Exiting the UK’s electricity market without a deal could “turn back the clock” for Britain and cost consumers up to £270m a year, according to new analysis by the UK Energy Research Centre (UKERC).
The EU’s single market for electricity has been a “success story” for the UK and wider Europe, UKERC argues in a report released on Friday.
Crashing out of the EU without a deal and leaving the Europe’s internal electricity market – which it dubs ‘elecxit’ – would lead to inefficient cross-continent trading of energy that could significantly push up UK generation costs.
The single electricity market allows power to be traded across borders to neighbouring EU countries, creating an interconnected system between 19 countries which UKERC argues has maximised profits and energy security.
The EU is now planning on gradually expanding interconnection trading capacity even further over the next decade.
But the report warns decoupling the UK electricity market from the EU’s could mean the two markets closing at different times, forcing traders having to decide their cross-border trades based on anticipated rather than actual prices, potentially leading to trading errors.
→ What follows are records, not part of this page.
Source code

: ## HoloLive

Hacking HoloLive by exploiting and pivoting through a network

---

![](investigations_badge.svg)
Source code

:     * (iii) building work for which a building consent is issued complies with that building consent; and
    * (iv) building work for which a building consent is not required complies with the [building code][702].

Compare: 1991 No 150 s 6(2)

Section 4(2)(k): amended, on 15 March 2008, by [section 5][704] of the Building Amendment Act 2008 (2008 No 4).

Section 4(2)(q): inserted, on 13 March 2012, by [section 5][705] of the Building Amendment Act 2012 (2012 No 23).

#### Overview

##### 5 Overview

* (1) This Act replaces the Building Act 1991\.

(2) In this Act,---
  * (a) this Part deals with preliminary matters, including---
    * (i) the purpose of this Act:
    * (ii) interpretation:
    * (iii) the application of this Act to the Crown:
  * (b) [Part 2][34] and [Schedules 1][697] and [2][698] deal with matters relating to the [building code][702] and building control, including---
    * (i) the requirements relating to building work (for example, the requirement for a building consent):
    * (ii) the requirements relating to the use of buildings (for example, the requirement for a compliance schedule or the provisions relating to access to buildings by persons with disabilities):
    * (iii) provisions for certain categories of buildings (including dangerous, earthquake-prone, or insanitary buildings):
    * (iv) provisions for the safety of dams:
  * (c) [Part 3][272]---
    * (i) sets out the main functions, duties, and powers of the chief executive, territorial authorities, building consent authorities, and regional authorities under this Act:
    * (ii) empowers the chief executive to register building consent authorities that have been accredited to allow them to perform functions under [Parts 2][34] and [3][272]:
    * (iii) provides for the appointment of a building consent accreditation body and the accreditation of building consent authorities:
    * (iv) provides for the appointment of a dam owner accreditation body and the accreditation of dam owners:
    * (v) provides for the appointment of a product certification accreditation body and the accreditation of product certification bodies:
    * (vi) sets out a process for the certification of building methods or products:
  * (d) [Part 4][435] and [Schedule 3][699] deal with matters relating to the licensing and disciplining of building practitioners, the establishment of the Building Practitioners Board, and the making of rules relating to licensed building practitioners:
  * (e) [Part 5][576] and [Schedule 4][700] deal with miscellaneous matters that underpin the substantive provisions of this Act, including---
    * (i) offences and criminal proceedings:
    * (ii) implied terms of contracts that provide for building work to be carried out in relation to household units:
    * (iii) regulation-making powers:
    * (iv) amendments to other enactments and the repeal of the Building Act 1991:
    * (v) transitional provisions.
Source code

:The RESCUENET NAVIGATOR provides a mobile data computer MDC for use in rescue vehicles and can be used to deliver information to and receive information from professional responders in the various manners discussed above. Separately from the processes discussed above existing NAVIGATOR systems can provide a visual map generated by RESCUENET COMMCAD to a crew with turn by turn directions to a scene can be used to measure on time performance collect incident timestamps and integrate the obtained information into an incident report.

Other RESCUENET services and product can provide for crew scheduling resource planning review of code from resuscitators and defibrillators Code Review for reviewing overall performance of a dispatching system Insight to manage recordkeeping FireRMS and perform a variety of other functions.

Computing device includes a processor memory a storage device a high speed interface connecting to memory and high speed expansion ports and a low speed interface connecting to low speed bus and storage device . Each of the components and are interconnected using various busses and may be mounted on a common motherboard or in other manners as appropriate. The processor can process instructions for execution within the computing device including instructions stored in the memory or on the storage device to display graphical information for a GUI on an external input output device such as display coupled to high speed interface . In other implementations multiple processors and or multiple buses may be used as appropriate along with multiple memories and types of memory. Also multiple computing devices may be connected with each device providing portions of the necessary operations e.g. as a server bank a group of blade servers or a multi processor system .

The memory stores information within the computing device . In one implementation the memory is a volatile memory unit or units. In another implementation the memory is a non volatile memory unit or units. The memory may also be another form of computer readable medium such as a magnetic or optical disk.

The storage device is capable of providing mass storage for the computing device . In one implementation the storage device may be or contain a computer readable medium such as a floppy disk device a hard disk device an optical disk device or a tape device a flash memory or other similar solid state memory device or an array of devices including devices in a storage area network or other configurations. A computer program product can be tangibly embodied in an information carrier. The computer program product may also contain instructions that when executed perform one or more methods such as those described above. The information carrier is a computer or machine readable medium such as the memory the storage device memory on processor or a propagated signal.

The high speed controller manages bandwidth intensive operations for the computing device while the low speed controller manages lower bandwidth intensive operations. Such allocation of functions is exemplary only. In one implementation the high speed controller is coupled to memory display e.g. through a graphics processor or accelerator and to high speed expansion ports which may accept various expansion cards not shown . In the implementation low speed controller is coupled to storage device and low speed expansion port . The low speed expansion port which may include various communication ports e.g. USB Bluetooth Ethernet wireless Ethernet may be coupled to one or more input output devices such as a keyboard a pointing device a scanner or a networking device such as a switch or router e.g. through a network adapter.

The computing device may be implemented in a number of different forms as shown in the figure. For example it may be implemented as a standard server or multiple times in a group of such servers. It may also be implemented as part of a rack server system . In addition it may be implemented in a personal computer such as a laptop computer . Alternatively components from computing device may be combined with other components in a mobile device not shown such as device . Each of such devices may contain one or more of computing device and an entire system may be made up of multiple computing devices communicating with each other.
And with more intermittent sources of renewables coming onto the grid alongside more trading capacity, the frequency and size of such errors could increase in the UK, leading to significant losses.
Comparing a “soft elecxit” scenario that couples the French and UK electricity markets, with a “hard elecxit” scenario, UKERC estimates the cost of generation for both countries could increase by £500m a year by 2030, or 1.5 per cent of the market value.
The UK, however, would carry 60 per cent of those losses, equating to £270m a year, the analysis estimates.
“EU rules prevent electricity traders from buying expensive electricity in France and selling it at a loss in Britain,” said report co-author Professor Richard Green.
“With a no-deal Brexit, traders could take back control and make bigger mistakes than in the past.”
The findings come ahead of a crunch vote in Parliament on Tuesday over whether to approve Prime Minister Theresa May’s Brexit deal.
It is widely thought the deal does not have enough support from MPs to pass, prompting widespread uncertainty as to what the next course of action will be for both Brexit and the government.
Either way, UKERC report co-author Dr Joachim Geske emphasised that abandoning the principle of electricity market coupling between the UK and EU “was not an inevitable result of Brexit”.
“However, we wish to illustrate the costs of doing so, which are likely to grow significantly over time,” he said.